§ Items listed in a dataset
»»
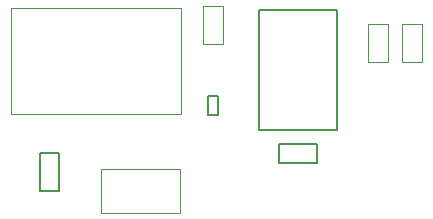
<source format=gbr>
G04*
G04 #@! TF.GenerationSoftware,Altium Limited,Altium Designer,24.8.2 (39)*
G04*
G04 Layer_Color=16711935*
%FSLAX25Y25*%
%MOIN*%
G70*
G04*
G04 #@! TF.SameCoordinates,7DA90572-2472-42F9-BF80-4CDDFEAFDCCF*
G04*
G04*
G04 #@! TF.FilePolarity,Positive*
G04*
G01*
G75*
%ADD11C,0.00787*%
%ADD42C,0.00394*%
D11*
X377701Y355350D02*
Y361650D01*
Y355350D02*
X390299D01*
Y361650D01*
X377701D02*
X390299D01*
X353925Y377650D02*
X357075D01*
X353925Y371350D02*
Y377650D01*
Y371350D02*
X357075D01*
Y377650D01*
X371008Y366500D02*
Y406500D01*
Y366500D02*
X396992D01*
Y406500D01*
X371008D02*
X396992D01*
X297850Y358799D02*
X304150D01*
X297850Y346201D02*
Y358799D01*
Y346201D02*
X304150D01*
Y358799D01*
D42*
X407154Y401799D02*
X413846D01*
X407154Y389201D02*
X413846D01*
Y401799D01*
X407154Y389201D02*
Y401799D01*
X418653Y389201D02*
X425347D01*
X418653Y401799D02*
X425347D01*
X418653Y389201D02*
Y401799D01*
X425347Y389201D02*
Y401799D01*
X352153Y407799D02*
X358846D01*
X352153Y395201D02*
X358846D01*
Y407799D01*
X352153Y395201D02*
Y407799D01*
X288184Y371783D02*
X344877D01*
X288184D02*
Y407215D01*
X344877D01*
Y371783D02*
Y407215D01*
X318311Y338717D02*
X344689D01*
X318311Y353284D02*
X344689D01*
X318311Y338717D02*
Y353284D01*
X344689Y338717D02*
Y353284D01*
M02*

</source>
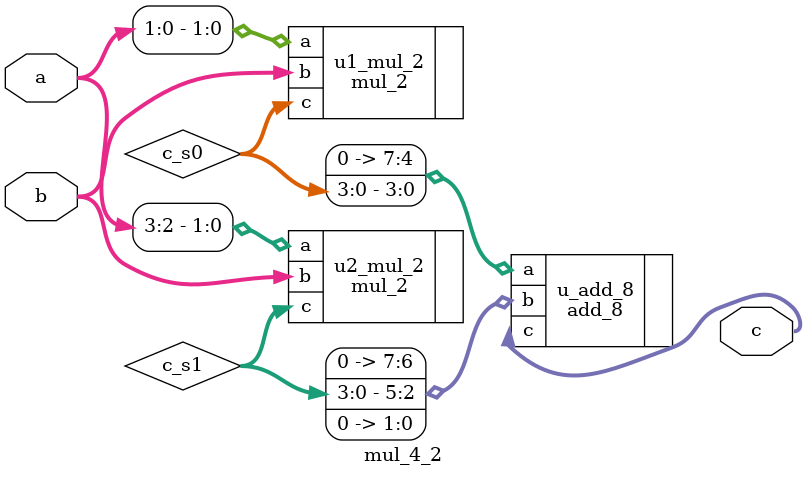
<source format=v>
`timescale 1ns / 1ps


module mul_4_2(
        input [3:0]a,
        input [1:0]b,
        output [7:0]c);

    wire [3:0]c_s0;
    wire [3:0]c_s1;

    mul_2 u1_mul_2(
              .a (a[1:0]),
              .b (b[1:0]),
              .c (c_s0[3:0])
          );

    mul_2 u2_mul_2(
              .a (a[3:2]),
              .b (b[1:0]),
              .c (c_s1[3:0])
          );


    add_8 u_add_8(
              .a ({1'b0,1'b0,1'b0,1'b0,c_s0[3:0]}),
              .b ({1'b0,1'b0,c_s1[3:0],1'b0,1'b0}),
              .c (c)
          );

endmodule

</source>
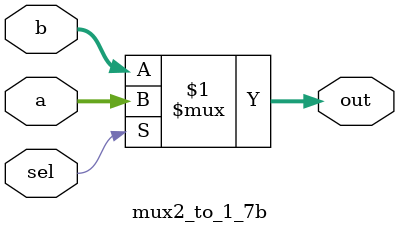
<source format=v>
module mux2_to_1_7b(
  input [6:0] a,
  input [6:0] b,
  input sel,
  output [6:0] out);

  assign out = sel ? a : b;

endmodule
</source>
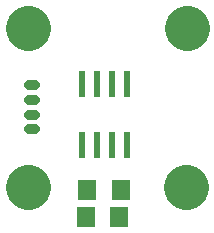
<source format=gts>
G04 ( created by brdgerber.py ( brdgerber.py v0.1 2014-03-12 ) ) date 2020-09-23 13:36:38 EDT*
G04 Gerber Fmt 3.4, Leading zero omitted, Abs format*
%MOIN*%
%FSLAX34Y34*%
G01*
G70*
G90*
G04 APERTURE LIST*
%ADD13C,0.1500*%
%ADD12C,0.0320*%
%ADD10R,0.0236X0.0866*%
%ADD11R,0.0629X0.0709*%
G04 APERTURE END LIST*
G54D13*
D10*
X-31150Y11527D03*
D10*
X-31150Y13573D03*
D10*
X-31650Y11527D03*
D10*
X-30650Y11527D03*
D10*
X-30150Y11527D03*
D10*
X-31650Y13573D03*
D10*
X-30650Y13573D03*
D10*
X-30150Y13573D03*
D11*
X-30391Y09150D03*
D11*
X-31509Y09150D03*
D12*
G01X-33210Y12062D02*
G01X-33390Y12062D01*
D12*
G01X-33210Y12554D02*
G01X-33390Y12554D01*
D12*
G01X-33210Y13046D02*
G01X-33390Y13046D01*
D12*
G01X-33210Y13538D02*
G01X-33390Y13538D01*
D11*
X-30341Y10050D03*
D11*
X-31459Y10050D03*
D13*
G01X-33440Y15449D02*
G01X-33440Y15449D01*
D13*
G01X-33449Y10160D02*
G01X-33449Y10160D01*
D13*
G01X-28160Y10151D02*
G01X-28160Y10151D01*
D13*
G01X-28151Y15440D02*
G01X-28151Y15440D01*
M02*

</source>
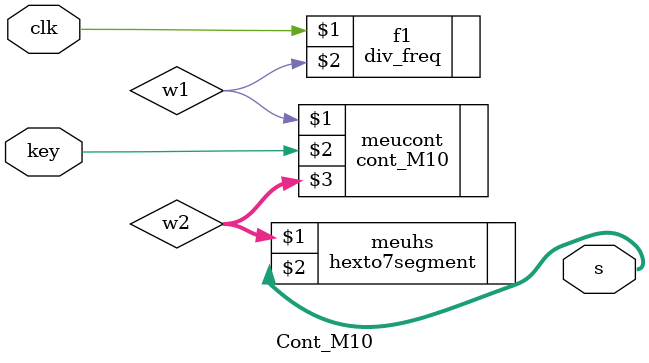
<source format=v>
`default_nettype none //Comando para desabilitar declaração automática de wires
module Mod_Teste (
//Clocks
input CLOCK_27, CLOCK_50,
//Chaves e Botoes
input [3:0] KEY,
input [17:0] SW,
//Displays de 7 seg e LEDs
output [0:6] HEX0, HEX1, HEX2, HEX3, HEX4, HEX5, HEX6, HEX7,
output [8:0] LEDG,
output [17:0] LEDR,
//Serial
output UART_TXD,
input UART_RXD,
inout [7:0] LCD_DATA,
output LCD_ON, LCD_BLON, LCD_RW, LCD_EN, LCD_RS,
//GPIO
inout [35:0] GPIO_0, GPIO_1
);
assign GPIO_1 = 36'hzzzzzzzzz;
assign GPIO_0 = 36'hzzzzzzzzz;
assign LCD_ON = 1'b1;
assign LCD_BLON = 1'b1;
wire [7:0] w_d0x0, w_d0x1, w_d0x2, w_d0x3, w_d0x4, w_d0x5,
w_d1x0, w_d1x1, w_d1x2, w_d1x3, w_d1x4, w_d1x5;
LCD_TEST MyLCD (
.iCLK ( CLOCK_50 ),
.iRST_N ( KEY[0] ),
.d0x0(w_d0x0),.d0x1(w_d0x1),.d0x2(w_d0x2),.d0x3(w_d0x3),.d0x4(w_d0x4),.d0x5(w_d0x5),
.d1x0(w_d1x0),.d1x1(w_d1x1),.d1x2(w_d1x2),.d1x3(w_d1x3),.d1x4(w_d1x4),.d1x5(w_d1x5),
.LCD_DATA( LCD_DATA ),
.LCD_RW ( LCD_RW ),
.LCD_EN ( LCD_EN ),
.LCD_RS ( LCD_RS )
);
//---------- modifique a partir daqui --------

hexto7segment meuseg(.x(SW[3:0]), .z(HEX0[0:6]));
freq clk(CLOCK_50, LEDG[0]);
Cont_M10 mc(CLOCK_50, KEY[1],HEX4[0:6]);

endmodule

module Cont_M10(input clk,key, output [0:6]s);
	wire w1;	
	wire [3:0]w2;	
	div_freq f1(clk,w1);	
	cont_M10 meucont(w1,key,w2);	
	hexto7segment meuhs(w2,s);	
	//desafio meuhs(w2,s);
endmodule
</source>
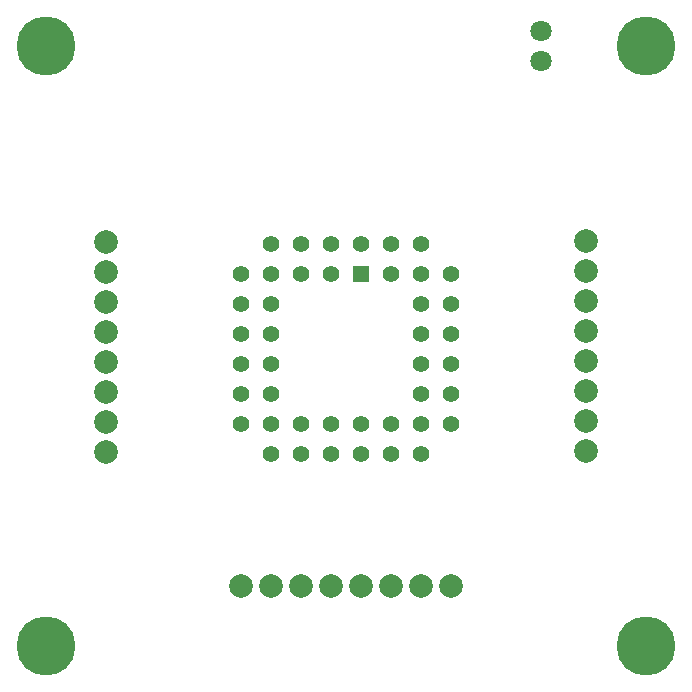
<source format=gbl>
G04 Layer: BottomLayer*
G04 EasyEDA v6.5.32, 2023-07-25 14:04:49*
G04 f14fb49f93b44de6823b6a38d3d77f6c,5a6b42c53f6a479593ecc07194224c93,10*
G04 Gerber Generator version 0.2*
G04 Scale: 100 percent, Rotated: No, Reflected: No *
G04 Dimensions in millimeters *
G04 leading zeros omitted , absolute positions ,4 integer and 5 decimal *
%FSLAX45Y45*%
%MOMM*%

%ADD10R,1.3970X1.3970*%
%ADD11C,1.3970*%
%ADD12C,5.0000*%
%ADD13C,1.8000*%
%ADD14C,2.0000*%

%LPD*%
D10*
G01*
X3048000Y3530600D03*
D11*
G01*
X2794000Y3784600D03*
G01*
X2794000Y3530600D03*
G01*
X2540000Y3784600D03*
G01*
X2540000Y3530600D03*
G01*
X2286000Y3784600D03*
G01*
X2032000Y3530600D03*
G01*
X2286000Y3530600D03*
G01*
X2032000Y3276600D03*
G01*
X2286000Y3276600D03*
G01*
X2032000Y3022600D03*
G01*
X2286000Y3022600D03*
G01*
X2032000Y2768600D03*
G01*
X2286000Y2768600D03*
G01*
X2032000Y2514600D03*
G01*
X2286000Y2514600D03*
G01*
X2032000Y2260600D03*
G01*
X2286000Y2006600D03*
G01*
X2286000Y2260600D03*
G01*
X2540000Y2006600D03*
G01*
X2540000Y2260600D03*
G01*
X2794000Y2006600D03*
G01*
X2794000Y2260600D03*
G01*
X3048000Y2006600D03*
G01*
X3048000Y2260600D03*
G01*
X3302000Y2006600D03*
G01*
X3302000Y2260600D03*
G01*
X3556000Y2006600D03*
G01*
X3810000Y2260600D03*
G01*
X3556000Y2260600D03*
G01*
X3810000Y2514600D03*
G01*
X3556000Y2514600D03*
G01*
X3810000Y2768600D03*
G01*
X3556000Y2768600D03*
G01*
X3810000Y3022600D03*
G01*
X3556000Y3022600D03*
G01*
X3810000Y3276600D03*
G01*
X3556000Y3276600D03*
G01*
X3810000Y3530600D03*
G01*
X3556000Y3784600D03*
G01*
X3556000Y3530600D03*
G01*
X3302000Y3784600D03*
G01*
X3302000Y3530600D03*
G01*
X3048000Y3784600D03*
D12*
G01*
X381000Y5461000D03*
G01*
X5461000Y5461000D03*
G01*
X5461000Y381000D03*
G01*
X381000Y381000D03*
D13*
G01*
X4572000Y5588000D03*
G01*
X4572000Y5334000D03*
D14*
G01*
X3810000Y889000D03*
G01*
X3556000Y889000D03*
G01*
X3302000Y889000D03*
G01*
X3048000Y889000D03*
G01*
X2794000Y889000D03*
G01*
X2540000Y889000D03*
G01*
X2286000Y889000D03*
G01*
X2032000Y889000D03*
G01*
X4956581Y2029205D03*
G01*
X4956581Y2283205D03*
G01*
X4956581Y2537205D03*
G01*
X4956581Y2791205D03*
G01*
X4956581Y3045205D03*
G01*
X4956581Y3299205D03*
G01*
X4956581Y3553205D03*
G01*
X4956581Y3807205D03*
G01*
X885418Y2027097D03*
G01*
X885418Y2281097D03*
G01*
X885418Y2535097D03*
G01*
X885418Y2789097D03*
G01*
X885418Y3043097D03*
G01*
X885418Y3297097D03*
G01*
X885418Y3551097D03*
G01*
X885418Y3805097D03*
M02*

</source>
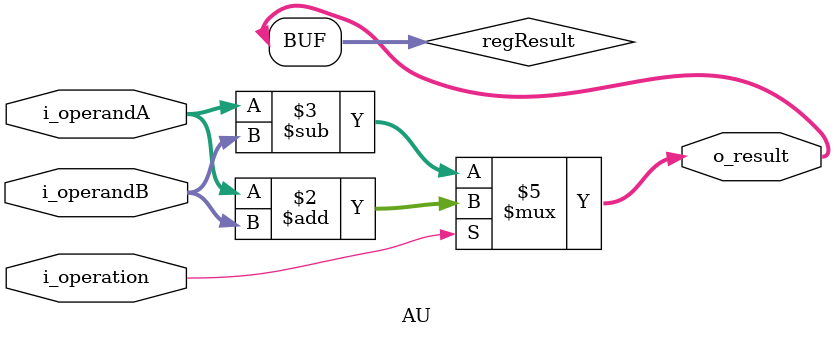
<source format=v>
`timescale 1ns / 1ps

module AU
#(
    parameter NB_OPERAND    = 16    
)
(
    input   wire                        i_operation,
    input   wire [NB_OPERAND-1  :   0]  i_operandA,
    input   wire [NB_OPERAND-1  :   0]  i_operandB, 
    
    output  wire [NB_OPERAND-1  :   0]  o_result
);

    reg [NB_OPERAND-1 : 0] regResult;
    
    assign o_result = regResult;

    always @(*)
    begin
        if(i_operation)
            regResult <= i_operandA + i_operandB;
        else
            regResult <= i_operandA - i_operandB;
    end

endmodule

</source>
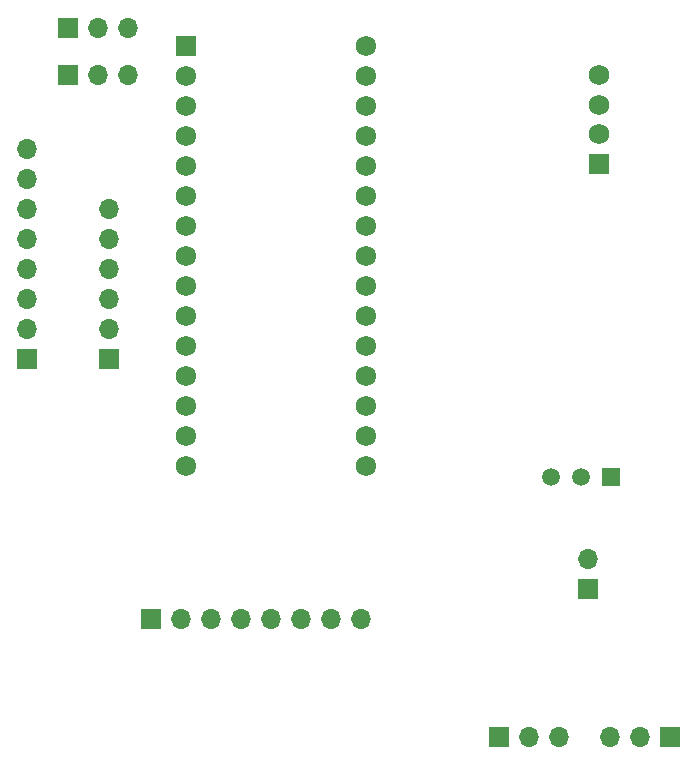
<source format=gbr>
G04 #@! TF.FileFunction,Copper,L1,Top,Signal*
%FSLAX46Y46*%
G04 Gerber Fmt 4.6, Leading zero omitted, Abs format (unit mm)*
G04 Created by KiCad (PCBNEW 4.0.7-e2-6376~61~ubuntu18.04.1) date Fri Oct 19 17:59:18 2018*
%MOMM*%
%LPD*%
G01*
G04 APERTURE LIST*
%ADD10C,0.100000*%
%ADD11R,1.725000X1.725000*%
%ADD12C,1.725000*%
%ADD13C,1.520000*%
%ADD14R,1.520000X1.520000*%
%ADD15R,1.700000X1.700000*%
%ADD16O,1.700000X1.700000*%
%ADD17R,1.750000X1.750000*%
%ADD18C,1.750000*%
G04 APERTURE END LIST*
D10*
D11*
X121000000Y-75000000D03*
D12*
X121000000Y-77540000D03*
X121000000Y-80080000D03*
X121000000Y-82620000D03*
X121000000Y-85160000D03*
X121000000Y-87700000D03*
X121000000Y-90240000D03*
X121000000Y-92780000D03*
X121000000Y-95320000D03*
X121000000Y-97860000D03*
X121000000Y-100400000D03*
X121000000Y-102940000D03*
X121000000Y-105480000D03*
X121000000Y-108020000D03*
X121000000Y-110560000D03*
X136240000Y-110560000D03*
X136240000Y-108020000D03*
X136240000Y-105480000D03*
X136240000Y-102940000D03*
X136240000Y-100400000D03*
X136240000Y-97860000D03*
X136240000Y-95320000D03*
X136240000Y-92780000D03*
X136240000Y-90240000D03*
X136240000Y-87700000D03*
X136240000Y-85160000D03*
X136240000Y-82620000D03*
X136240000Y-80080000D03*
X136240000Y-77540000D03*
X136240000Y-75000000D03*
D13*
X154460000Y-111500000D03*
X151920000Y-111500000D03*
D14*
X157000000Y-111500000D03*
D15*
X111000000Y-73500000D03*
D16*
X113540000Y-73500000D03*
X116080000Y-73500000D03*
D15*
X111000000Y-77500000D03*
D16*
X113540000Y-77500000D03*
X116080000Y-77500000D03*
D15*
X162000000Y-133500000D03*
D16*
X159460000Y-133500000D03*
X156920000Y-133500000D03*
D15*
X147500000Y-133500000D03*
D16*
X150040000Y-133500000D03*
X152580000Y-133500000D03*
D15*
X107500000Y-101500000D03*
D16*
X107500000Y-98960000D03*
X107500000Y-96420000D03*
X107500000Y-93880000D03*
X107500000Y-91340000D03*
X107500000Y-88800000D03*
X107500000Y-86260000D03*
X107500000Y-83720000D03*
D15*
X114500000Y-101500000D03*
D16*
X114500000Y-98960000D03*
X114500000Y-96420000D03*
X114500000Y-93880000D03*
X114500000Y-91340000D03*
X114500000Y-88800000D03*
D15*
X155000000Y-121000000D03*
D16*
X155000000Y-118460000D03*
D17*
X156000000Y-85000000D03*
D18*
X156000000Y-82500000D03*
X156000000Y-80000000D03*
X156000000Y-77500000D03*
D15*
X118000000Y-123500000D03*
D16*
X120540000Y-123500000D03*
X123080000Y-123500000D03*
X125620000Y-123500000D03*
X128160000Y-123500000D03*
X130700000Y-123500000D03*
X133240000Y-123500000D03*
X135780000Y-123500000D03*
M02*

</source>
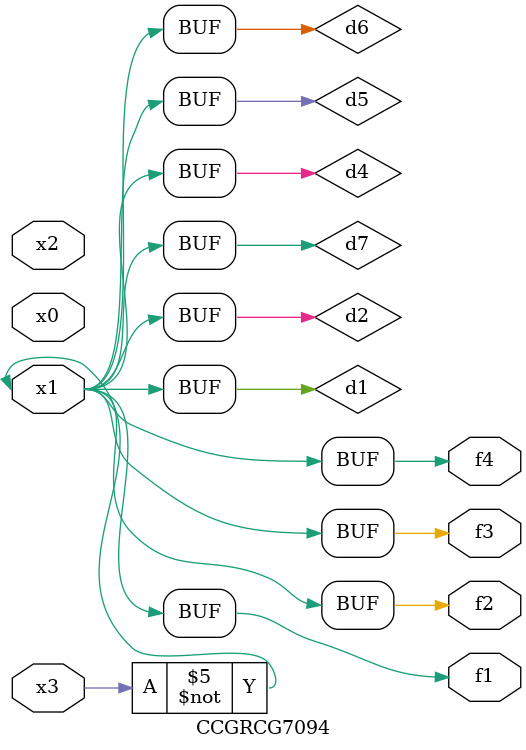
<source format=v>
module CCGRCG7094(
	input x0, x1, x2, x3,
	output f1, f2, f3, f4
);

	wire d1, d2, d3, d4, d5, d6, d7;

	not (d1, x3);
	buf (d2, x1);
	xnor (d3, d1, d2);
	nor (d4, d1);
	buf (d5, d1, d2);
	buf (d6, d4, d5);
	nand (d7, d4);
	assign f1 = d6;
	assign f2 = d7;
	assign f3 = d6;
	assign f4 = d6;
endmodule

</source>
««
§ Work instructions
Starting at the line containing "X5461000Y5461000D03*" and finishing at the line containing "X136240000Y-102940000D03*", return those lines exactly as they appear above, without the pictures.

§ Result for this exercise
X5461000Y5461000D03*
G01*
X5461000Y381000D03*
G01*
X381000Y381000D03*
D13*
G01*
X4572000Y5588000D03*
G01*
X4572000Y5334000D03*
D14*
G01*
X3810000Y889000D03*
G01*
X3556000Y889000D03*
G01*
X3302000Y889000D03*
G01*
X3048000Y889000D03*
G01*
X2794000Y889000D03*
G01*
X2540000Y889000D03*
G01*
X2286000Y889000D03*
G01*
X2032000Y889000D03*
G01*
X4956581Y2029205D03*
G01*
X4956581Y2283205D03*
G01*
X4956581Y2537205D03*
G01*
X4956581Y2791205D03*
G01*
X4956581Y3045205D03*
G01*
X4956581Y3299205D03*
G01*
X4956581Y3553205D03*
G01*
X4956581Y3807205D03*
G01*
X885418Y2027097D03*
G01*
X885418Y2281097D03*
G01*
X885418Y2535097D03*
G01*
X885418Y2789097D03*
G01*
X885418Y3043097D03*
G01*
X885418Y3297097D03*
G01*
X885418Y3551097D03*
G01*
X885418Y3805097D03*
M02*

</source>
<source format=v>
`timescale 1ns / 1ps

module AU
#(
    parameter NB_OPERAND    = 16    
)
(
    input   wire                        i_operation,
    input   wire [NB_OPERAND-1  :   0]  i_operandA,
    input   wire [NB_OPERAND-1  :   0]  i_operandB, 
    
    output  wire [NB_OPERAND-1  :   0]  o_result
);

    reg [NB_OPERAND-1 : 0] regResult;
    
    assign o_result = regResult;

    always @(*)
    begin
        if(i_operation)
            regResult <= i_operandA + i_operandB;
        else
            regResult <= i_operandA - i_operandB;
    end

endmodule

</source>
<source format=gbr>
G04 #@! TF.FileFunction,Copper,L1,Top,Signal*
%FSLAX46Y46*%
G04 Gerber Fmt 4.6, Leading zero omitted, Abs format (unit mm)*
G04 Created by KiCad (PCBNEW 4.0.7-e2-6376~61~ubuntu18.04.1) date Fri Oct 19 17:59:18 2018*
%MOMM*%
%LPD*%
G01*
G04 APERTURE LIST*
%ADD10C,0.100000*%
%ADD11R,1.725000X1.725000*%
%ADD12C,1.725000*%
%ADD13C,1.520000*%
%ADD14R,1.520000X1.520000*%
%ADD15R,1.700000X1.700000*%
%ADD16O,1.700000X1.700000*%
%ADD17R,1.750000X1.750000*%
%ADD18C,1.750000*%
G04 APERTURE END LIST*
D10*
D11*
X121000000Y-75000000D03*
D12*
X121000000Y-77540000D03*
X121000000Y-80080000D03*
X121000000Y-82620000D03*
X121000000Y-85160000D03*
X121000000Y-87700000D03*
X121000000Y-90240000D03*
X121000000Y-92780000D03*
X121000000Y-95320000D03*
X121000000Y-97860000D03*
X121000000Y-100400000D03*
X121000000Y-102940000D03*
X121000000Y-105480000D03*
X121000000Y-108020000D03*
X121000000Y-110560000D03*
X136240000Y-110560000D03*
X136240000Y-108020000D03*
X136240000Y-105480000D03*
X136240000Y-102940000D03*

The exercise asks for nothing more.